Chariot of... ah man!

Cars and children don't mix. With four children the best I can hope for out of a car is that it's not an epic battle to get the kids in or out of the van. When I say epic I mean slow motion, blood, vomit, and Carl Orff's O Fortuna playing in the background. So asking that a minivan keep running with six people consistently is too much to ask... seriously way too much to ask.
About eight or nine months ago I had an interview with a hospital in Kentucky. I had never been to the city where it was located, nor had my wife, so about two days before the interview we decided to check out the area to see what it had to offer. With my awesome planning skills I decided we'd go around the kid's nap time so they would sleep in the car. As it turns out my awesome planning skills are not so awesome, nor are they considered "skills".
As the sun reached it's zenith on what was one of the hottest days of the summer last year we shut the doors on our minivan sealing our doom in with us. I have come to the conclusion that Murphy with his hoity-toity laws follows behind me at a distance and throws red flags on my plays. The drive to Kentucky was uneventful, my wife and I speculated on what a new life in a state famous for it's horses and grass would be like while the kids napped or listened to the radio. In short the drive was pleasant. However, if I would have focused a bit more attention to the rear view mirror I would have seen Mr. Murphy smiling.

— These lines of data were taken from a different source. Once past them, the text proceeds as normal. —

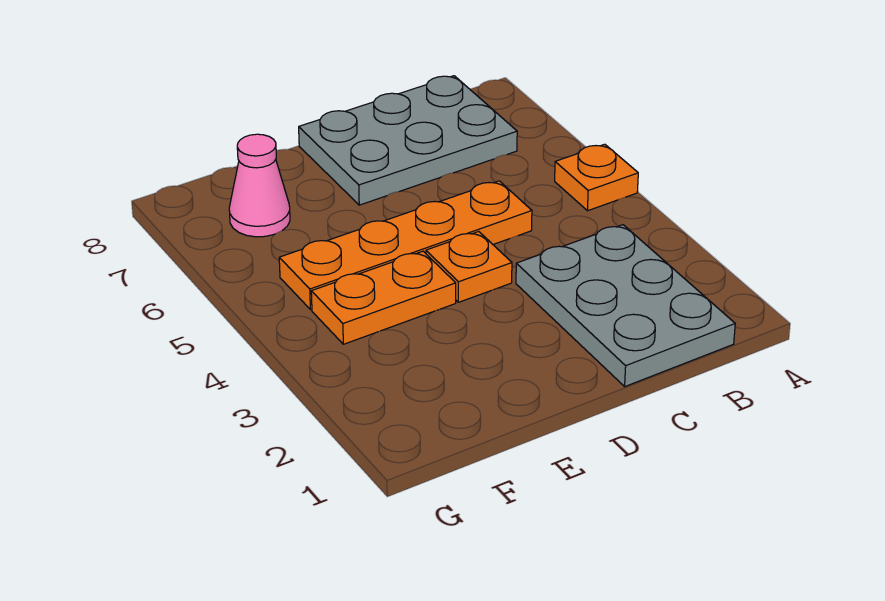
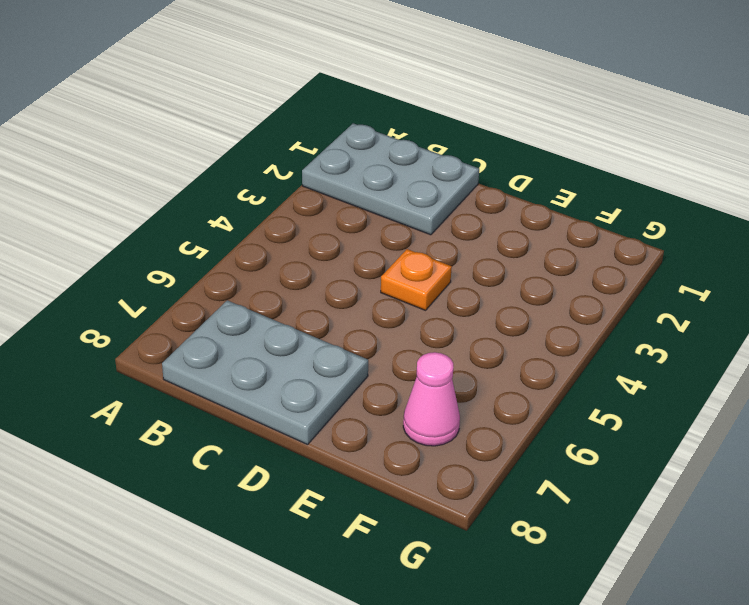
grey plate A1:C2 level 1 -> grey plate B1:C3 level 1
none -> orange plate A5 level 1
none -> orange plate C5:F5 level 1

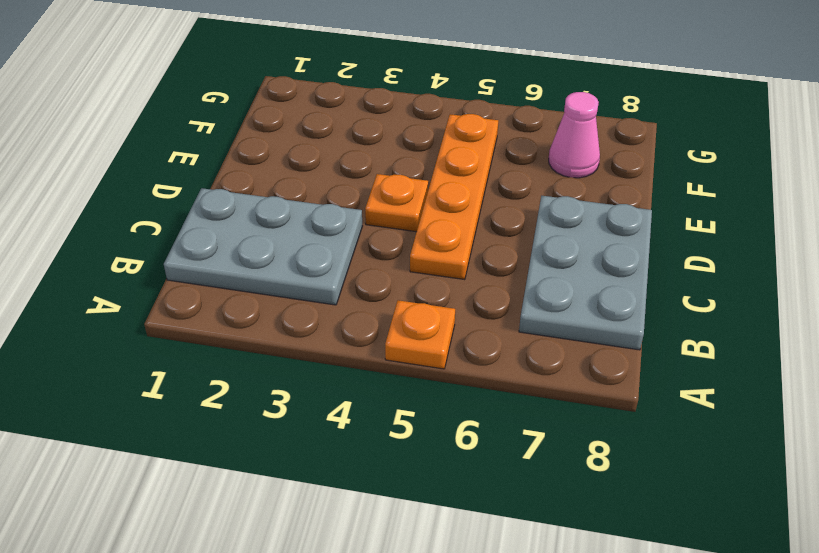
none -> orange plate E4:F4 level 1

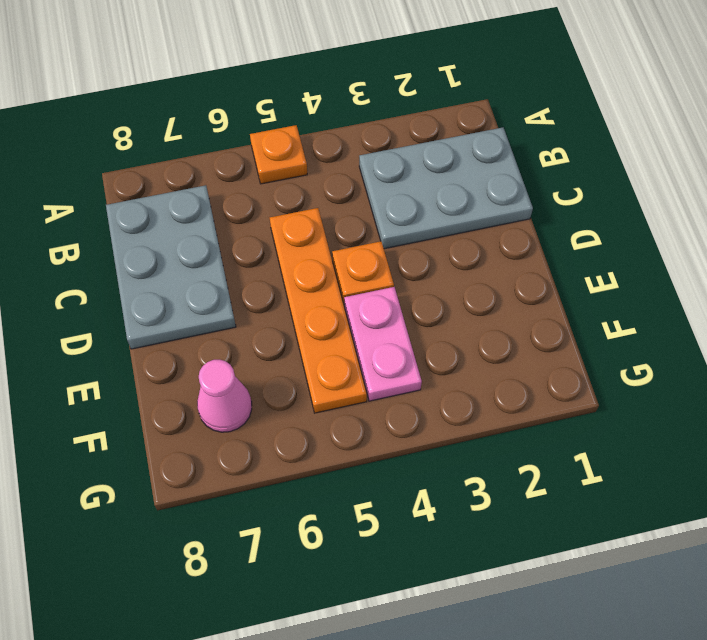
pink plate E4:F4 level 1 -> orange plate E4:F4 level 1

We checked out the hospital and drove around the city a bit till our curiosity was satisfied and started home. Looking back it was amazing we made it as far as we did. That day was the start of a horrible phenomenon which has plagued our family and especially poor little Anna to this day. Motion sickness.

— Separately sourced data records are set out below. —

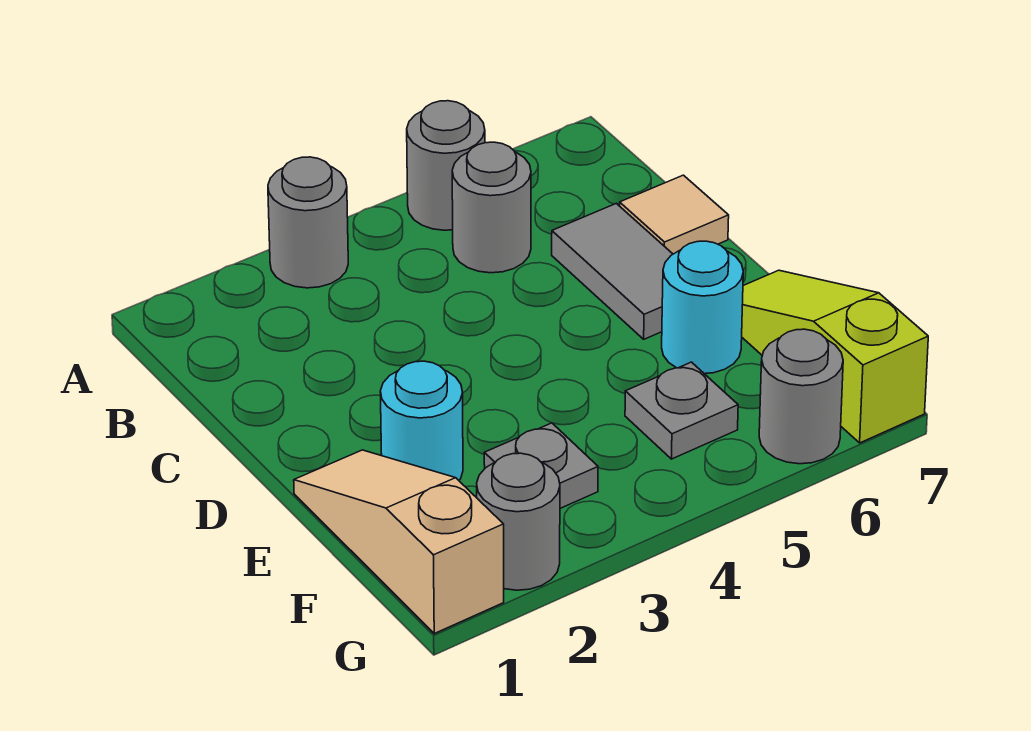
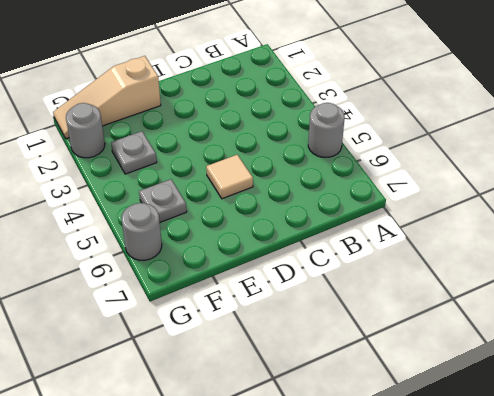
tan tile D5 level 1 -> tan tile C7 level 1
tan slope E1:G1 level 1 top E -> tan slope E1:G1 level 1 top G
none -> grey round brick A3 level 1
none -> grey round brick B5 level 1
none -> grey tile C6:D6 level 1

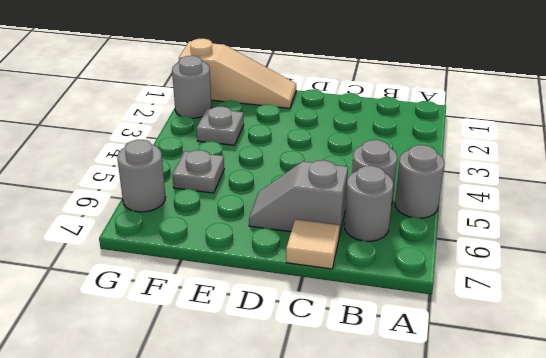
grey round brick B6 level 1 -> grey round brick A3 level 1
grey slope C6:D6 level 1 top C -> grey tile C6:D6 level 1
none -> cyan round brick E2 level 1
none -> cyan round brick E6 level 1
none -> lime slope E7:G7 level 1 top G

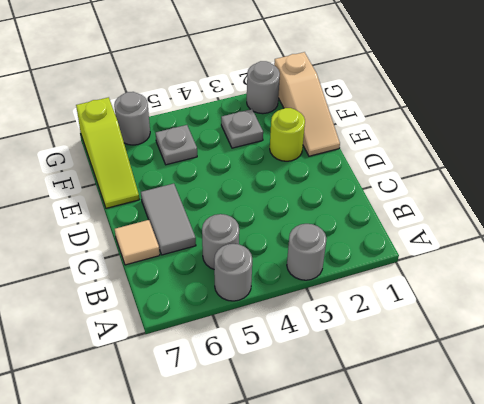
lime round brick E2 level 1 -> cyan round brick E2 level 1
none -> cyan round brick E6 level 1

As we approached the next major city on our route Anna went from quietly sitting in her seat to screaming bloody murder followed by a large quantity of vomit. We stopped, cleaned the mess and proceeded on our way. Not ten minutes later, Anna again let out a scream and vomited all over the car. We stopped, cleaned the mess and proceeded on our way... again.
Murphy decided our day was not over and threw a wrench in our gears. Really, he threw a wrench in our gears. Being on one of the hottest days of the year and a van full of weight the transmission decided we were  jerks and we could do the shifting ourselves. So, completely stop it did, and as we were at it's mercy so did we. After creeping to a suitable location I popped the hood and got my man sayings out, for example: "Yeah, I'll just take a look under the hood" or "Wouldn't you know it I don't have my tools!" and "It's that darn canooter valve." But no matter how I looked at the engine or what I said would prove to be useful. We waited for quite awhile for the transmission to cool and set out with fingers crossed. We made it about five miles and pulled over to a park of soccer fields and I called family to see if they could get my wife and kids home so I could deal with the car.
Murphy still wasn't through with us and decided to throw a severe thunderstorm our way... in the middle of a soccer field... in a broken down van. Feeling a little too exposed was only a small hindrance however as the extreme downpour served as a great way to help cool the transmission. Finally we were able to get back on the road and try again, and with my parents who I had called meeting us about half way from that point as a backup I felt a lot more comfortable.
To close, fathers, buy the sports car you always wanted. You might not be able to take the kids to where you're going, but you'll get there and save your wife and children the despair of THE MINIVAN!!!